L. L. Thurstone (born May 29, 1887, Chicago, Illinois, U.S.—died September 29, 1955, Chapel Hill, North Carolina) was an American psychologist who was instrumental in the development of psychometrics, the science that measures mental functions, and who developed statistical techniques for multiple-factor analysis of performance on psychological tests.
Thurstone was originally interested in mathematics and engineering. He studied electrical engineering at Cornell University, Ithaca, New York, and worked briefly as an assistant to Thomas Edison before taking a teaching post at the University of Minnesota in Minneapolis (1912).

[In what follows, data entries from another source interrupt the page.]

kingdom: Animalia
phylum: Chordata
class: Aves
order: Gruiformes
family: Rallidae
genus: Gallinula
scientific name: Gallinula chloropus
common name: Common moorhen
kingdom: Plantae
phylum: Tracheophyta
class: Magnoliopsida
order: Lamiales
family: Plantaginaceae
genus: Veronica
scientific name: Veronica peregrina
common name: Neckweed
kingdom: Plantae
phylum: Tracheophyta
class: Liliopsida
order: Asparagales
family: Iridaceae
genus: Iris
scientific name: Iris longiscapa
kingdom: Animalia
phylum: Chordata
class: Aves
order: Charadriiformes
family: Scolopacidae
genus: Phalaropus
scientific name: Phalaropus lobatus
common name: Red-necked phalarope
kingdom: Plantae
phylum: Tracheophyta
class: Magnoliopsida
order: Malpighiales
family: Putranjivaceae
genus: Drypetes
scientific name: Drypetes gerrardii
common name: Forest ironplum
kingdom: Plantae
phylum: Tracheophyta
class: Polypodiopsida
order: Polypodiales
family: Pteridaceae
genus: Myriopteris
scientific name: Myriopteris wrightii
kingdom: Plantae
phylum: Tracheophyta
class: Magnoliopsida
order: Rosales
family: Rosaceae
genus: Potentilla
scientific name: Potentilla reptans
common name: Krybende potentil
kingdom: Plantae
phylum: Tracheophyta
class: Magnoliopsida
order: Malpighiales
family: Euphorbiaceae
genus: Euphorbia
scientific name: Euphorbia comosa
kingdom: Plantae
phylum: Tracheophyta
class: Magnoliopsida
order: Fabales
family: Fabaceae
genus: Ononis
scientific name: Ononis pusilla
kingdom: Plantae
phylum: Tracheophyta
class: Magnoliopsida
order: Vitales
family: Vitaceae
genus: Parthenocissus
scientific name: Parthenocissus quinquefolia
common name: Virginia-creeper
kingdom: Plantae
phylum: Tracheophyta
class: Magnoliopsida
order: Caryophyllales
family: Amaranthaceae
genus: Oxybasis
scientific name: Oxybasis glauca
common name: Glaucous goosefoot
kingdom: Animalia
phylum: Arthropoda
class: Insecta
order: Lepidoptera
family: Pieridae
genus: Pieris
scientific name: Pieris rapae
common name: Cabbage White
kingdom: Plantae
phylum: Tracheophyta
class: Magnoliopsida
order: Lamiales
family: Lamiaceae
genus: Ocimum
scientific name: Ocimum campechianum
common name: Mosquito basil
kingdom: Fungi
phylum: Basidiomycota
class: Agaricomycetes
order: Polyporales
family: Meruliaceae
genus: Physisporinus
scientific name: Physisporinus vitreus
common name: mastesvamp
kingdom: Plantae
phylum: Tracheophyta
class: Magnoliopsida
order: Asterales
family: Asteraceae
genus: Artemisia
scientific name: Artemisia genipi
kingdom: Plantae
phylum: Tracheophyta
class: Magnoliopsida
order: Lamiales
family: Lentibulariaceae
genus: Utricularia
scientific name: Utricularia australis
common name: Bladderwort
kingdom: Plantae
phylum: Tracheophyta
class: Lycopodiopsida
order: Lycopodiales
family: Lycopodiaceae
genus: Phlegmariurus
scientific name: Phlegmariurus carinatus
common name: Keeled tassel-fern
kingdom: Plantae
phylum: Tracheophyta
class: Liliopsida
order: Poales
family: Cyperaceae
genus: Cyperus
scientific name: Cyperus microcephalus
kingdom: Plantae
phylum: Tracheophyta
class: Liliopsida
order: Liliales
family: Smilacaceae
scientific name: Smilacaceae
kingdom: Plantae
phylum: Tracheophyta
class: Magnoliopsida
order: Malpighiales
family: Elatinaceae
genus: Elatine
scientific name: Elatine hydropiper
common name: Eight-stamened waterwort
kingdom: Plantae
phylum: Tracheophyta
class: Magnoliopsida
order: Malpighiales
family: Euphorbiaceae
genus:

He became interested in the psychology of learning and received his Ph.D. in psychology from the University of Chicago in 1917. He held a position as chairman of the department of psychology at the Carnegie Institute of Technology until 1924, when he returned to the University of Chicago as associate professor of psychology and became a full professor three years later. In 28 years at the University of Chicago, he established the Psychometric Laboratory there, helped found the Psychometric Society, and produced many important articles and books.
Thurstone was especially concerned with the measurement of people’s attitudes and intelligence. His criticisms of existing testing methods appeared in The Reliability and Validity of Tests (1931). He attacked the concept of an ideal mental age, then commonly used in intelligence testing, advocating instead the use of percentile rankings to compare performance. He also developed a rating scale for locating individual attitudes and opinions along a continuum between extremes.
His principal work, The Vectors of Mind (1935), presented Thurstone’s method of factor analysis to explain correlations between results in psychological tests. Thurstone rejected the idea that any one factor had more general application than others and evaluated all factors influencing performance on a given test at one time, devising new statistical techniques to perform the factor analysis. His studies of intelligence using these techniques led to the Primary Mental Abilities Test (1938), which measured components of human intelligence such as reasoning ability, word fluency, verbal comprehension, facility with numbers, spatial visualization, and rote memory. Multiple-Factor Analysis (1947), his other major work, was an extensive rewriting of Vectors.
In 1952 Thurstone moved his laboratory for psychological measurement from Chicago to the University of North Carolina, Chapel Hill, where he served as professor of psychology until his death.